After I woke up I decided I was hungry so I made myself some instant grits. I then settled down to eat and watch March of the Penguins. (I wanted something where it didn't matter if I fell asleep or not). Mike sent me a text message around 4 reminding me to take my pills and recommended that I take a pain pill whether I thought I needed it or not. I was a little sore so I went ahead. That caused me to get drowsy again, but by the time Mike got home I was awake. He had stopped at the store to pick up all kinds of goodies for me, including instant rice and apple juice. I had really been wanting juice because I was sick of water, so I had a glass right away. A little later on I was hungry again and he heated up the instant rice for me. It was chicken flavored and pretty good, but it took me forever to eat since I was being really careful.

We then settled on the couch to watch some TV. At some point, my stomach started feeling a little funky. Next thing I know I'm heading to the bathroom and throwing up. Turns out another side effect of the hydrocodone is nausea/vomiting. The apple juice probably didn't help either, what with the sugar. I came back to finish watching the show, but I had to stop because I was falling asleep. I went into the bedroom to lie down and was probably there about five minutes before I realized I had to throw up again. Luckily I made it just in time.

I fell asleep for about an hour, and when I woke up I was hungry again. Mike scrambled some eggs for me, and I drank water. This time, everything stayed down. I decided at that point that the pain wasn't really that bad and I wasn't going to take any more pain pills. We watched some more TV, and then it was off to bed, since we both had a really long day.

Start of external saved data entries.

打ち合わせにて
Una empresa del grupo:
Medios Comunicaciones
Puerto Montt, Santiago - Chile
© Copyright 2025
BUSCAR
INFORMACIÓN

Saturday wasn't too bad. My right side was feeling better, even though it's still swollen. I wanted to go grocery shopping and Mike came with me, which I'm glad he did because I started to lose steam after a while. We didn't do much of anything and I took a nap in the afternoon, which is something I never do. I had been restricted from carbonated beverages for 24 hours, and by the evening I was ready for a diet coke. The caffeine definitely helped, and I was feeling well enough to make some pasta for dinner.

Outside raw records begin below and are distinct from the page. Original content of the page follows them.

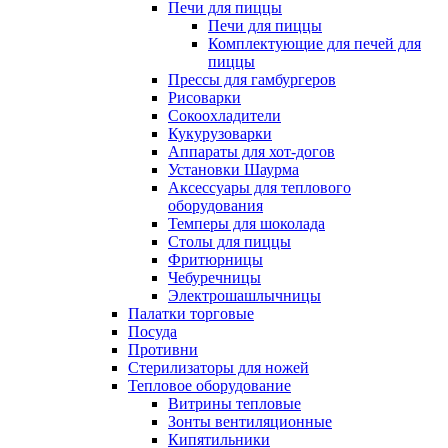
Печи для пиццы
Печи для пиццы
Комплектующие для печей для
пиццы
Прессы для гамбургеров
Рисоварки
Сокоохладители
Кукурузоварки
Аппараты для хот-догов
Установки Шаурма
Аксессуары для теплового
оборудования
Темперы для шоколада
Столы для пиццы
Фритюрницы
Чебуречницы
Электрошашлычницы
Палатки торговые
Посуда
Противни
Стерилизаторы для ножей
Тепловое оборудование
Витрины тепловые
Зонты вентиляционные
Кипятильники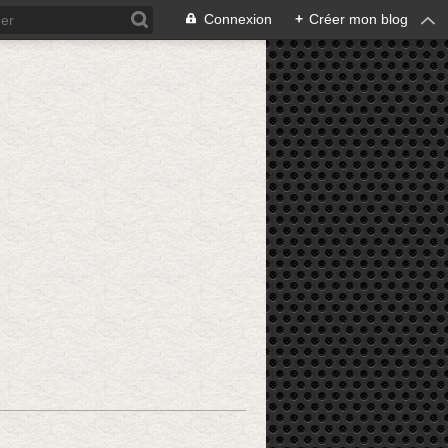
Connexion
+
Créer mon blog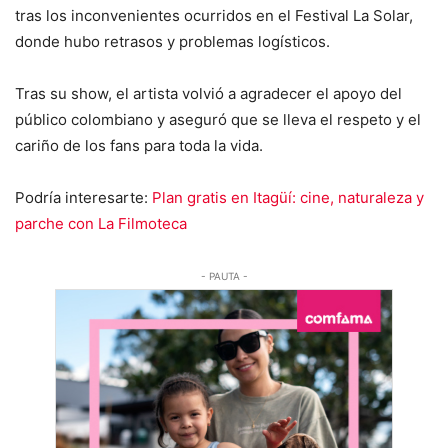
tras los inconvenientes ocurridos en el Festival La Solar,
donde hubo retrasos y problemas logísticos.
Tras su show, el artista volvió a agradecer el apoyo del
público colombiano y aseguró que se lleva el respeto y el
cariño de los fans para toda la vida.
Podría interesarte:
Plan gratis en Itagüí: cine, naturaleza y
parche con La Filmoteca
- PAUTA -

Today I feel so much better. My cheek hurts when I touch it and it still feels puffy, but I am up and around and already cleaned the house. In fact, I think the snow has stopped, so I'm going to run out and start shoveling.

Sunday, January 04, 2009

Rant on Racism

Call me naive, but sometimes it really bothers me that racism is still alive and well. The other day, I went to lunch with some coworkers. The place we were at had big screen tvs, tuned to sports and CNN. One of the stories that came up on CNN was about the Muslim family that was kicked off an airplane. One of my coworkers made a comment about it, kind of a "ha-ha, serves them right" type of comment. I must have made a face or shook my head, and she said, "what you don't think they should have been kicked off?" I told her that I didn't know the full story, and she told me that they had been discussing the safest place to sit if a plane blew up. I said that didn't seem right to be kicked off, and she mentioned that other passengers had been uncomfortable. I asked her if she thought they would have been kicked off if a white person had said that. She was quiet for a minute, but then said that maybe they should have had that conversation before they got on the plane.

Which is true. You don't say "bomb" on an airplane and expect that you won't get funny looks or pulled away for questioning. However, I think this whole situation has once again shown the really ugly side of America. Why do we assume that every Muslim is a terrorist? I hate to break it to you, redneck America, but Timothy McVeigh? The Unabomber? Those were white guys. So should we assume that every white male may also be a terrorist? We don't, so why is it ok to assume that every Muslim is?

And what I really resent is that the people who make these statements assume that I would agree with them. Sorry, but I'm a firm believer in "people are people" and don't dislike/fear someone before you get to know them. Don't assume that because I'm white I am as prejudiced as you are.

Ok, I'm getting off my soapbox. I'm probably on a government list somewhere now.